When teenage daughters separate emotionally from their moms, it, at times, isn’t a pretty sight. Our teenage years can be filled with screams of, “I hate you,”or, “You’re the worst mother in the world,” in an attempt to distance. When all goes well, those bonds can be renegotiated, words forgiven, and mother and daughter enter another healthy phase, one where their differences are respected.
Yet for some, that separation is never quite completed. Even in midlife, you can struggle with trying to have your own identity. You attend the church she does. You stay married to someone who is abusive because she would never approve of a divorce. You have to call or text her several times a day to avoid her disappointment. You change clothes before you see her. You feel you have to include her in everything you do.
You pick through the truth of your life, and only tell her what you believe she can accept.
And even worse, you feel guilty for doing it.

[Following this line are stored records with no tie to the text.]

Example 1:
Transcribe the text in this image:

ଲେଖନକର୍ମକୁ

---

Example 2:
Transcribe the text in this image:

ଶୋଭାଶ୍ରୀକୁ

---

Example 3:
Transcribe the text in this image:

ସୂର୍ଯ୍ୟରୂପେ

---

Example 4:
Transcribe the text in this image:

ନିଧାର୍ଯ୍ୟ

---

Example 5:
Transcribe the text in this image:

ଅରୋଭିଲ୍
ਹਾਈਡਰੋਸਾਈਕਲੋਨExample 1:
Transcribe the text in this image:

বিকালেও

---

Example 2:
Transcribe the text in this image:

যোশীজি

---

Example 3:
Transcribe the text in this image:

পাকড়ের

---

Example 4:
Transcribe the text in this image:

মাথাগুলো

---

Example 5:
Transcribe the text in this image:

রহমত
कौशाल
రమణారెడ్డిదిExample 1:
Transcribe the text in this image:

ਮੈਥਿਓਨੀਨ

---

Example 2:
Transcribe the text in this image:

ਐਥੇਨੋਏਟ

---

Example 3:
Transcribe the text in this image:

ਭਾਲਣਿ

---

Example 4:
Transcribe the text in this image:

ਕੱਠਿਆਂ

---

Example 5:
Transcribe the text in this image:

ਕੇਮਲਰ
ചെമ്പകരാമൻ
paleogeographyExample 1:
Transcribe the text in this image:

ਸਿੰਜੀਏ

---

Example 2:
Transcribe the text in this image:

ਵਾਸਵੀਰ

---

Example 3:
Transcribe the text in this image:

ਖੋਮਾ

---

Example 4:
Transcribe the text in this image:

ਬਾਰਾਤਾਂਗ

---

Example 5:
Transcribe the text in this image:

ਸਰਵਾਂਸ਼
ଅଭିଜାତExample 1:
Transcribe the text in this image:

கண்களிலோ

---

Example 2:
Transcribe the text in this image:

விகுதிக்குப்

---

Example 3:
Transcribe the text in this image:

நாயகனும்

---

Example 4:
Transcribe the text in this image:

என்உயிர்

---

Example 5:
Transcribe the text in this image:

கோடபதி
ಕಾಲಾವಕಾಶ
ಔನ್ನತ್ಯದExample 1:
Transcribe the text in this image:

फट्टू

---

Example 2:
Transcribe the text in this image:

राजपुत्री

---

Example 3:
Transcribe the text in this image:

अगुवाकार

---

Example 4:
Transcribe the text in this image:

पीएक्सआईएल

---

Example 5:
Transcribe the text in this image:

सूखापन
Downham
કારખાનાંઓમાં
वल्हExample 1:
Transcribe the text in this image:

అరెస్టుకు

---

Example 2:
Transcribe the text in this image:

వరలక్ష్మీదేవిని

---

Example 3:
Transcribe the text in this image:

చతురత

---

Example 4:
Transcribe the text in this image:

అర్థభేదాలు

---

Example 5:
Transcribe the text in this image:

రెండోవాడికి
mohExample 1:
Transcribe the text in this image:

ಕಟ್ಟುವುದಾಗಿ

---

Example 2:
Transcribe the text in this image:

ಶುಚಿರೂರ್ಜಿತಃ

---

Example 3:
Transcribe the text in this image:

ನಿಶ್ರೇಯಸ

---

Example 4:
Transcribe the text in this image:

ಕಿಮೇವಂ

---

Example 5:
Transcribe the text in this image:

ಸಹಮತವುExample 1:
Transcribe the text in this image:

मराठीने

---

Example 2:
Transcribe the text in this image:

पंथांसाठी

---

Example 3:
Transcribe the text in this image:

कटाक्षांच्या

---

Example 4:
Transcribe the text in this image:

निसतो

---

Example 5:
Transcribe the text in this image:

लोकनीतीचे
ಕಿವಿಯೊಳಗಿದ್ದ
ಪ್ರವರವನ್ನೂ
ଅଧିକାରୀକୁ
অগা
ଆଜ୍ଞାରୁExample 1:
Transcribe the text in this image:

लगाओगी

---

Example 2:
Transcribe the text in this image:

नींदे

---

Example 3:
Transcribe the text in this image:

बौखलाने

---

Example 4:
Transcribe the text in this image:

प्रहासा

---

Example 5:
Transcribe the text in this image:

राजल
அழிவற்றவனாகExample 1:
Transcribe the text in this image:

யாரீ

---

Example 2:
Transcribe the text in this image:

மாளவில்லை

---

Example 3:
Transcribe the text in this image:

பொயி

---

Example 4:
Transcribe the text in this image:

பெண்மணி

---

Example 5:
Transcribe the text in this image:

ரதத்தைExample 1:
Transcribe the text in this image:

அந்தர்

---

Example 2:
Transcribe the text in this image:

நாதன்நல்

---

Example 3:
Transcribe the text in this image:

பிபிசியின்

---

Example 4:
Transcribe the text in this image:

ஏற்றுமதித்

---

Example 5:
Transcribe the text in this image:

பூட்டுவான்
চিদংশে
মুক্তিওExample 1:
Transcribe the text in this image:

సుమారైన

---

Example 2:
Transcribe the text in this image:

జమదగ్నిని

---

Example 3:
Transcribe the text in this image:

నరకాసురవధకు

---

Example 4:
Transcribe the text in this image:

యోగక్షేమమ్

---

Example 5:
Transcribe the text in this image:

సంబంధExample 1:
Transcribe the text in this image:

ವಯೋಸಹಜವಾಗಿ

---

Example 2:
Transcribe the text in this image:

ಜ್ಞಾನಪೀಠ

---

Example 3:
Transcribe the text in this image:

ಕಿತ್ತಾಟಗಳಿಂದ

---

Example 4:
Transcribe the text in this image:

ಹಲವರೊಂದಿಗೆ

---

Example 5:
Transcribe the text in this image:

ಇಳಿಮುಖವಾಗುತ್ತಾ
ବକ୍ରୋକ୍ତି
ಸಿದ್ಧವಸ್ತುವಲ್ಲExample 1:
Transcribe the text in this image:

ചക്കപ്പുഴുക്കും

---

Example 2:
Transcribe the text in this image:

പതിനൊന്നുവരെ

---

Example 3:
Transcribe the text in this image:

It’s very sad to recognize.
It can be made more complicated if your mother has significant mental illness, a personality disorder, like borderline, or strict religious differences that will impede the relationship. Truly vicious things can occur if those boundaries are challenged or questioned.
Yet when you do, you can begin to change. It takes practice, and compassion for yourself. It takes realizing that your own mother may never have felt that approval, so she doesn’t know how to give it. It takes support from others who will help and listen. It takes the recognition that your mom can’t give what she doesn’t believe in, or what she doesn’t understand, and you’ll be okay.
You have to pull on your proverbial boots and lead your life, for you.
Recognize that you are separate from your mom, and that your behavior and choices reflect who you are as a person. You may not get permission from her for this growth, but it’s vital.
For you. For your children. For any relationship you might have.
And maybe, just maybe, she’ll get it.
Maybe she’ll remember what it felt like.
If not, you’ll have some grieving to do. But you’ll enjoy those boots.